The Treaties do not recognise the nationalist logic which the Commission presumes, as the Court has clarified on many occasions.
Those who acquired a ius soli citizenship having never visited their Member State of nationality and thus enjoy zero ‘genuine links’ with it (Zhu and Chen) are granted equal rights to those who have never visited the Member State which issued their passport, having received nationality via ancestry in Latin America (Micheletti): these rights include benefitting from the full protection of EU law, including the express prohibition of any Member State from invoking a ‘genuine links’ argument to prevent these rights from operating. The Commission is mounting an attack on the heart of the fundamental rights provided by EU law.

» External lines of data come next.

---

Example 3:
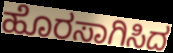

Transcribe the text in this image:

ಹೊರಸಾಗಿಸಿದ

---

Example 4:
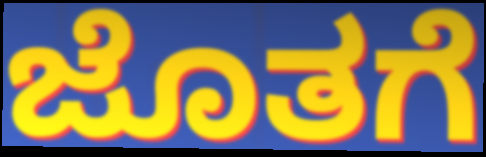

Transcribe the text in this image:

ಜೊತಗೆ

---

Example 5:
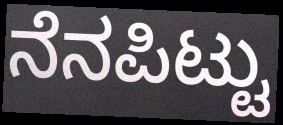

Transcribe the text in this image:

ನೆನಪಿಟ್ಟು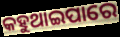
କହୁଥାଇପାରେ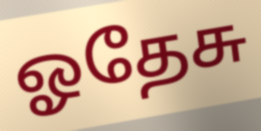
ஓதேசுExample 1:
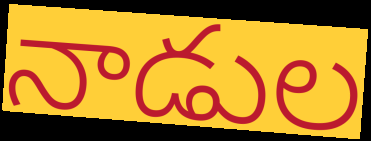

The logic of the law explained above is not a frivolity. Allowing a check for ‘genuine links’ would turn the whole idea of non-discrimination on the basis of nationality into a fiction in a split second, it is precisely the reason why the Court in Micheletti prohibited Member States from going down this path. By suggesting the contrary, the Commission is mounting an attack on the heart of the fundamental rights provided by EU law, as well as the essence of the free movement of persons in the internal market. Given that the principle of sincere cooperation applies equally to the Member States and to the EU institutions, bringing Malta before the Court of Justice based on a gross perversion of the law is itself a clear violation of the duty of sincere cooperation by the Commission.
Dangerous abuse of power
The underlying thinking informing this obscurantist unlawful pressure put on Malta is instructive in itself, as the Commission is attempting to set aside the law in order to attack only one mode of Member State nationality acquisition among many: while according to the Commission, paying for citizenship is not ok, ‘ancestral links’ emerge as always genuine according to this reasoning, no matter how remote the ‘ancestor’. In other words, the Commission uses the case of Malta to promote a citizenship ideal rooted in blood: fetishising both sexism (grandmothers usually count for little under this reading) and racism (only those with no ancestral connections have to ‘buy’ citizenship).
In summary, the Commission’s push to frame EU citizenship is in direct opposition with the founding values of the Union, including non-discrimination on the basis of nationality, democracy and the respect of the constitutional identity of the Member States.
This is something that the Court will not be able to uphold from whichever angle it may look at it.